PRIMA gives an unstable result?

I am working with Modified Nodal Admittance representation of circuits. I am doing Model Order Reduction using PRIMA on MATLAB. I am considering these circuits as Descriptor State-Space systems.

I have been working with this for quite a while. It is a guaranteed passivity preserving algorithm.

However, for some circuit systems, the implementation I have misbehaves. Although I pass in a stable model, it returns an unstable model(!). So I tested the input and output in multiple ways.

Things I have checked :

1. The projection matrix Q : Orthogonal, with the error ~e-15.
2. Checked the poles using MATLAB's pole() : It showed me exactly one unstable pole pair whose Re is ~e+11, so I don't see it crossing over the imaginary axis in any way.
3. Checked the poles using eig(-G\C) — the poles are actually the inverse of these values, i.e. of those which are non-zero : shows a SINGLE pole (not pair) at ~e-19.
4. hsvd() : shows a couple of unstable modes
5. isstable() : states that its not stable
6. A custom checking function (from my senior student guide) : 1 unstable pole.

The poles of the original system are also ~e+11. The original is absolutely stable (and passive I think (transmission line), but that's just my speculation.)

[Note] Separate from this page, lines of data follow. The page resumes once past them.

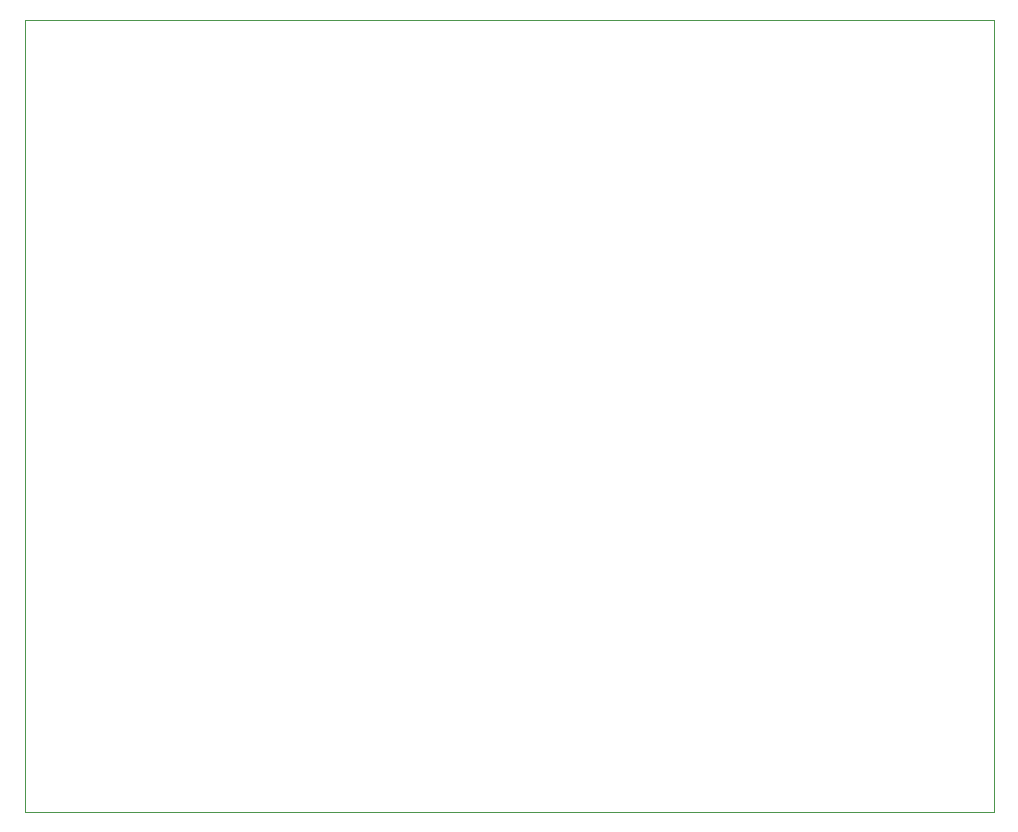
<source format=gbr>
%TF.GenerationSoftware,KiCad,Pcbnew,(5.1.10-1-10_14)*%
%TF.CreationDate,2021-11-12T08:41:43-05:00*%
%TF.ProjectId,audio,61756469-6f2e-46b6-9963-61645f706362,rev?*%
%TF.SameCoordinates,Original*%
%TF.FileFunction,Profile,NP*%
%FSLAX46Y46*%
G04 Gerber Fmt 4.6, Leading zero omitted, Abs format (unit mm)*
G04 Created by KiCad (PCBNEW (5.1.10-1-10_14)) date 2021-11-12 08:41:43*
%MOMM*%
%LPD*%
G01*
G04 APERTURE LIST*
%TA.AperFunction,Profile*%
%ADD10C,0.050000*%
%TD*%
G04 APERTURE END LIST*
D10*
X218948000Y-30988000D02*
X196342000Y-30988000D01*
X218948000Y-98044000D02*
X218948000Y-30988000D01*
X136906000Y-98044000D02*
X218948000Y-98044000D01*
X136906000Y-30988000D02*
X136906000Y-98044000D01*
X196342000Y-30988000D02*
X136906000Y-30988000D01*
M02*

</source>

Now I am really confused. What is the difference between pole() and eig(-G\C)? And that one pole according to the latter seems quite clearly the real problem.

E(or C) is symmetric positive definite, and A(or G) satisfies G+G^T to ~e-15. However, B != C^T, the algorithm I'm working on is specifically targeted towards inputs != outputs scenario. I have repeatedly enquired and searched, but haven't seen anything about this condition being necessary – the authors just assumed simply this condition for simplicity, as far as I know.

I hope someone can give me further suggestions on what to check for.

Edit: I find that this is happening for only some values of reduced order model. For others, isstable() reports unstable and eig(-G\C) says all clear. For yet others, isstable() reports stable, but hsvd() still finds unstable modes.

I don't expect people to help me debug this exact issue (that would be asking too much), but I want some help with identifying known gotchas, and discovering unknown ones.

I am not able to comment on your answer. However, I ran into similar problem while simulating interconnects in VLSI circuits. That time it turned out I was applying prima incorrectly.

if system is

$E\dot{x}=Ax+Bu$

and Q is projection space, then reduced system is

$Q^{T}EQ\dot{z}=Q^{T}AQz+Q^{T}Bu$

as oppose to

$\dot{z}=Q^{T}E^{-1}AQz+Q^{T}E^{-1}Bu$

The situation is not clear enough. Do you mean the original model is stable? But then it has one unstable pole! If this is the pole of the reduced model, check the eigenvalue of the original model which has smallest real value. It is expected to be close to the imaginary axis. Perhaps the computational error shifts it to the other side of imaginary axis and makes the reduced model unstable. Theoretically, a passive system is a stable system. PRIMA preserves the passivity means it will keep the reduced model stable. It might happen that the original is not (numerically) passive (E=E^T>=0, A^T+A <=0, B^T=C).

• I checked and listed much additional info. Thanks. – Milind R Feb 16 '13 at 0:40

After significant muddling through, I figured one important issue.

hsvd() essentially results in the formation of a balanced system. The process of balancing involves taking the chol() of the gramians. chol() requires the input matrix to be positive-definite. Grammians are positive-definite only when the system is controllable(or observable, if you're considering the observability grammian). Being completely controllable and observable means the system is minimal.

My system was most assuredly NOT minimal. So hsvd() was reporting my unobservable/uncontrollable modes as unstable.

I would like others to clarify if this is really a bug. Also refer to my other question, which is not a full follow-up of this question (i.e. I still want an answer to this).